Pitchbook Researchers Say We’re at Potential Inflection Point in VC and Financial Markets, as Rising Interest Rates Continue

The early stage continues to resemble the “late stage of years past.” Last year, the median early-stage valuation surged 50% YoY to $45.0 million.

This value represents a greater median than the late stage only a few years ago “and illustrates the tsunami of capital that has flowed into the venture strategy,” according to an update from Pitchbook.

As noted in a new report from Pitchbook:

“Nontraditional investors continue to push top-line trends in VC. Notably, deals with nontraditional investor participation reached a median valuation of $200.0 million at the late stage, representing a 2x growth over 2020. In 2021 more than ever, increased nontraditional investor participation added more capital to the market on top of existing record levels of dry powder and increased competition of deals that put upward pressure on both deal sizes and valuations.”

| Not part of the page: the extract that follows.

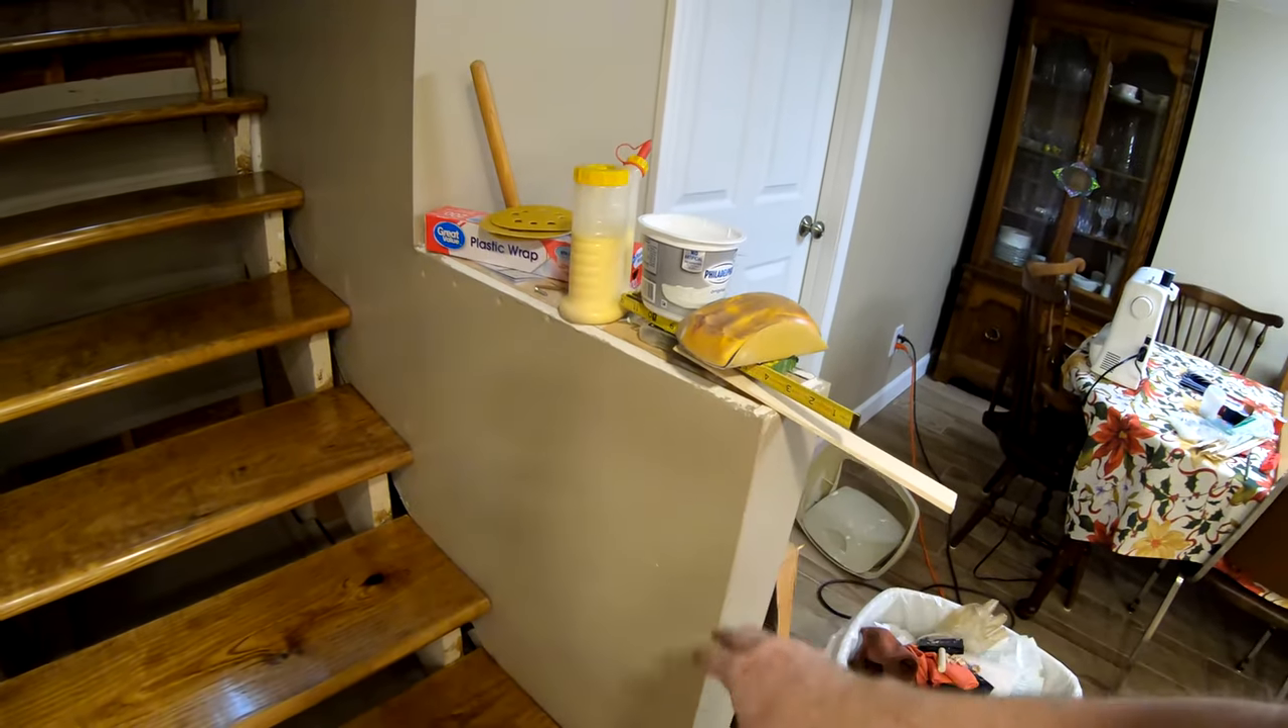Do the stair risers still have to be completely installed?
Yes.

The report from Pitchbook added that the best IPO year since 2000 “brought outsized valuation step-ups.” The company’s update also mentioned that elevated public market valuations were “a critical factor in driving this exodus, as public market investors sustained an elevated level of demand for growth assets.” As mentioned in the report, this demand is “clear when looking at the valuation step-up at exit for public listings, which sits at a recent high of 1.6x in Q4 2021—the highest value we have recorded since 2012.”

But aftermarket performance has “surfaced as a concern, potentially affecting this market going forward.”

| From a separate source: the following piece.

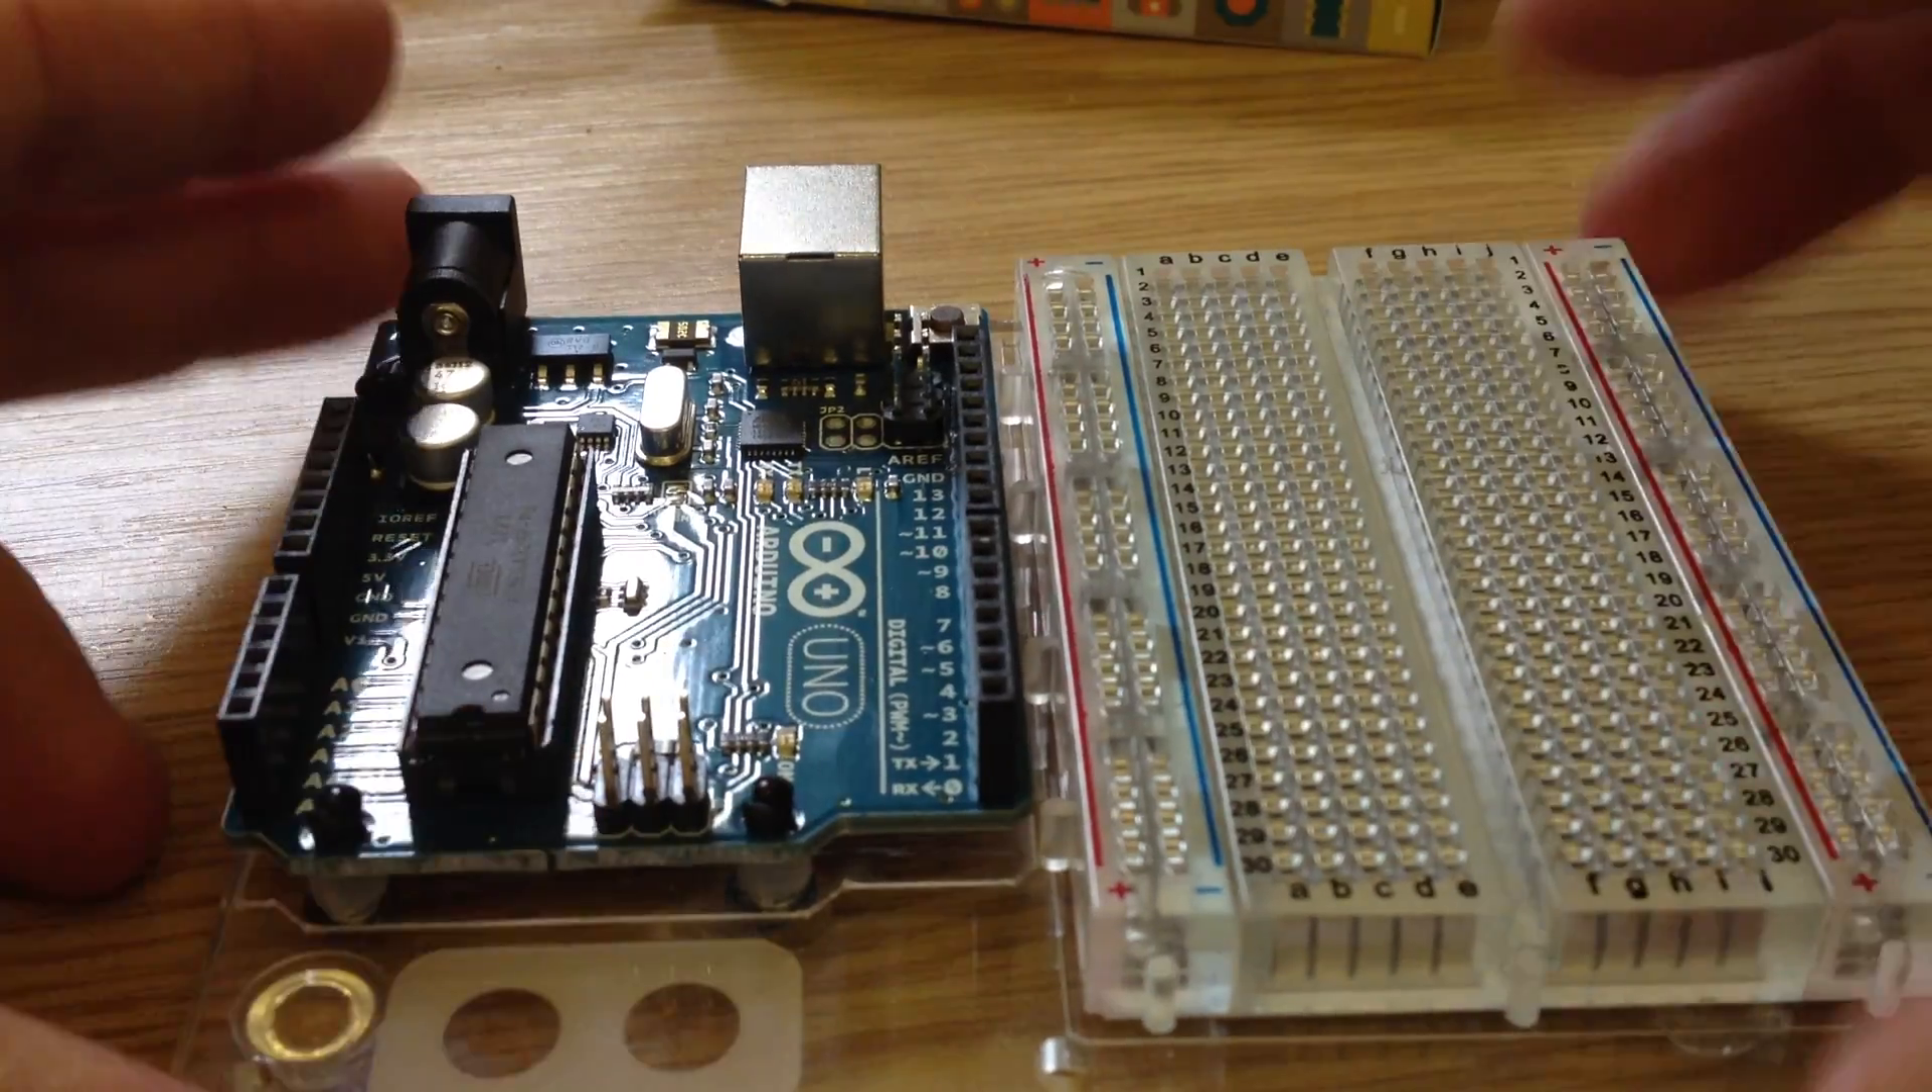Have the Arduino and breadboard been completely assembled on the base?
Yes.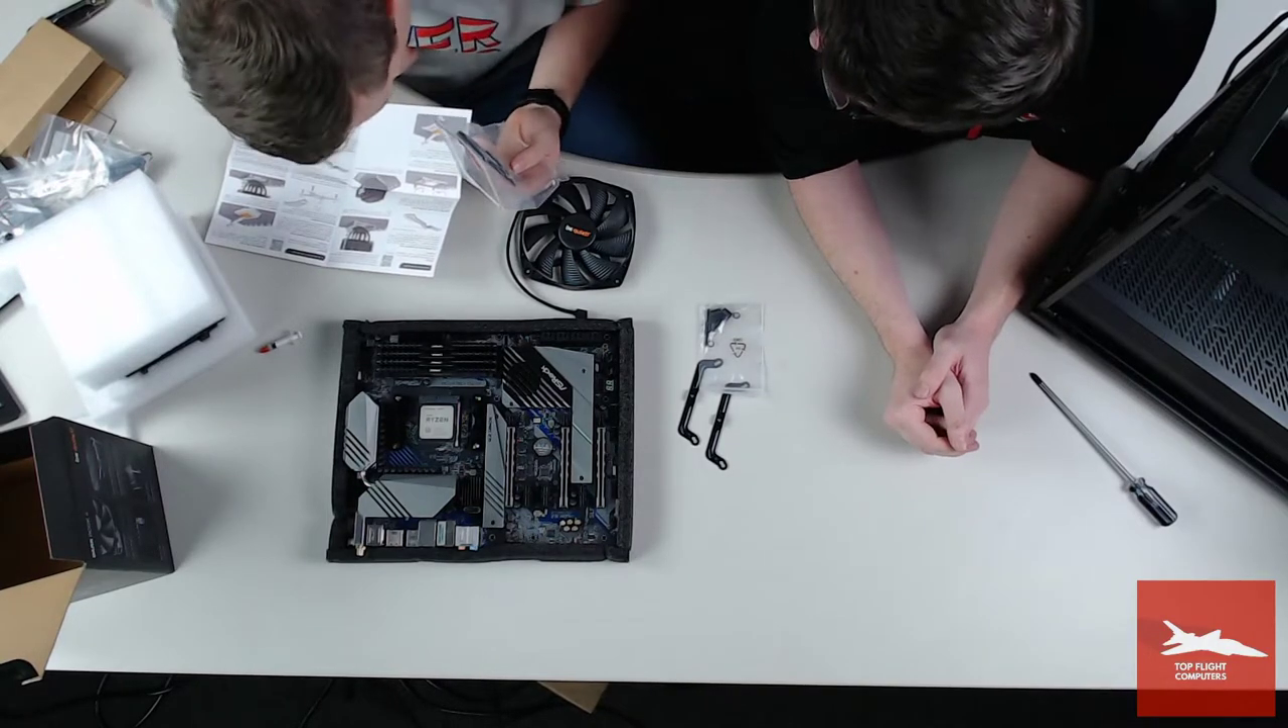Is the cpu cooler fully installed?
No.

The report further revealed that VC deal terms’ long-term trend toward being “more
streamlined and founder friendly only strengthened during the record dealmaking year of 2021.”

As investors continue to deploy capital faster than ever, it is becoming increasingly important to commit “to deals quickly in an effort to avoid being shut out of highly coveted deals.”

The report from Pitchbook further noted that this standardization of terms has been “another side effect of the influx of nontraditional involvement in VC, as these participants represent a massive amount of capital that necessitates a rapid pace of dealmaking to meet the investment need.”

The report also mentioned:

“Going into 2022, we seem to be near a potential inflection point in the VC market, and broader financial markets in general, as we move toward a period of rising interest rates. This change may cause some rotation away from growth-oriented investments by asset allocators, and given enough time, would cause some drawdown on capital available to venture-backed startups. Still, the current dry powder sitting in VC funds is a short-term backstop for venture, especially after the record fundraising year of 2021.”